By the way, 3 hours ago i had tuned new server, with same settings. And what? The same problem.

So, with “–query-source slowlog” everything fine. No problems since yesterday morning, it is about 20 hours.
Another problem - slowquery.log grow very fast, 890M from time of switching from performance_schema. Can i rotate it without loss of collected data in PMM?

yes, you can, QAN should work fine, if any issues please let me know.

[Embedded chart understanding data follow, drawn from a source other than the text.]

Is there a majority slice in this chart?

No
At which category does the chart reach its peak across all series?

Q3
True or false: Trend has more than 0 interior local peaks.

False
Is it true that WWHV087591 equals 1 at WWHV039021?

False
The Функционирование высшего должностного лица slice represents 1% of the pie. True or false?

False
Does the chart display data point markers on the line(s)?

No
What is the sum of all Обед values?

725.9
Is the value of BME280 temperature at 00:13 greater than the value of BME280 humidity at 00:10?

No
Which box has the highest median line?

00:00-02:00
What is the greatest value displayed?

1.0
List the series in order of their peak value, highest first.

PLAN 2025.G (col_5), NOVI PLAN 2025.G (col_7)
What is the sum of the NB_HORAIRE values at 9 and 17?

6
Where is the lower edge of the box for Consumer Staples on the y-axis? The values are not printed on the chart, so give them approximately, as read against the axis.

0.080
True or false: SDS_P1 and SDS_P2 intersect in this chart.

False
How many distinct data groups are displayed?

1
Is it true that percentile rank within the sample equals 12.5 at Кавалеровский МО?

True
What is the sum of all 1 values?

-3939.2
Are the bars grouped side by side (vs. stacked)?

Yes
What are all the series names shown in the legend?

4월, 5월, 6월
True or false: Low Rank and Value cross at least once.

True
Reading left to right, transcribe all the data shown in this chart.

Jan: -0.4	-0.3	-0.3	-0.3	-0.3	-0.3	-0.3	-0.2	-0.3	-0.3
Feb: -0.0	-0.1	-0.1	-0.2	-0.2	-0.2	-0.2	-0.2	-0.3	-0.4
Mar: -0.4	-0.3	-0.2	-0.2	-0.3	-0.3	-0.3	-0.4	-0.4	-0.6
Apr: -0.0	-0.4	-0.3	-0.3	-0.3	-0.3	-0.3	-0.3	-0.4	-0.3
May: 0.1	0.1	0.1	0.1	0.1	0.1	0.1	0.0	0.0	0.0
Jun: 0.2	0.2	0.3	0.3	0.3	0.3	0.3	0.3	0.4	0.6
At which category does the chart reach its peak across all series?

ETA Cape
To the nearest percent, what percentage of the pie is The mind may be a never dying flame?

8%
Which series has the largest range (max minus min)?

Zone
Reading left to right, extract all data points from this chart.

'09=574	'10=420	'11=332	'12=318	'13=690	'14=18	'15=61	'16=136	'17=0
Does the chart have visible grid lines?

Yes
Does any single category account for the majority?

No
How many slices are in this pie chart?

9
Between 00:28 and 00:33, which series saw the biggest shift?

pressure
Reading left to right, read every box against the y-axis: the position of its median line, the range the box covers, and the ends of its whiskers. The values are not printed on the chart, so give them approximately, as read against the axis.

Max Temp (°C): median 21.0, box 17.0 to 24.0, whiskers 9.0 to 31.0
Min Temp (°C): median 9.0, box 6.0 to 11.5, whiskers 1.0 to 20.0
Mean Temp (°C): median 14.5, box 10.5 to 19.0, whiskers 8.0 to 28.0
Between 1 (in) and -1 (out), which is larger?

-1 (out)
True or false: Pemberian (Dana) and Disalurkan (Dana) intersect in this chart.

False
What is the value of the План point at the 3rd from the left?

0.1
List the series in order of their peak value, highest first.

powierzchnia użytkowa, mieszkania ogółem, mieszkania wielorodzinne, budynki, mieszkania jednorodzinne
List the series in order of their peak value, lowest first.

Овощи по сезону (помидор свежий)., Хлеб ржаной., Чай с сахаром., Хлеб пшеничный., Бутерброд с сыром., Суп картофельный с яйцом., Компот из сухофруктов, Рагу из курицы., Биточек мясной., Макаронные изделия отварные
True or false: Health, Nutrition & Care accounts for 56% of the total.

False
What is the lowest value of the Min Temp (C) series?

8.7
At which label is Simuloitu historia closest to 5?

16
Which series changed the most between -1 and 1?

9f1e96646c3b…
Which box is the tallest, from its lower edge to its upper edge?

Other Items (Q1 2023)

don’t use https://www.percona.com/doc/percona-…_rotation.html

“This feature is currently considered BETA quality.”
Can i use it in production environment, or it is better for now to use logrotate?

It’s beta, so up to you.
Log rotate is also should work OK. Example configuration https://www.percona.com/blog/2013/04/18/rotating-mysql-slow-logs-safely/

Thanks. But you have to fix problem with performance_schame in QAN :slight_smile:

after some research
please don’t use slowlog_rotation in PS, it is BETA and looks like it has some strange handling inside PMM.
please write immediately if you have any issues with log rotate.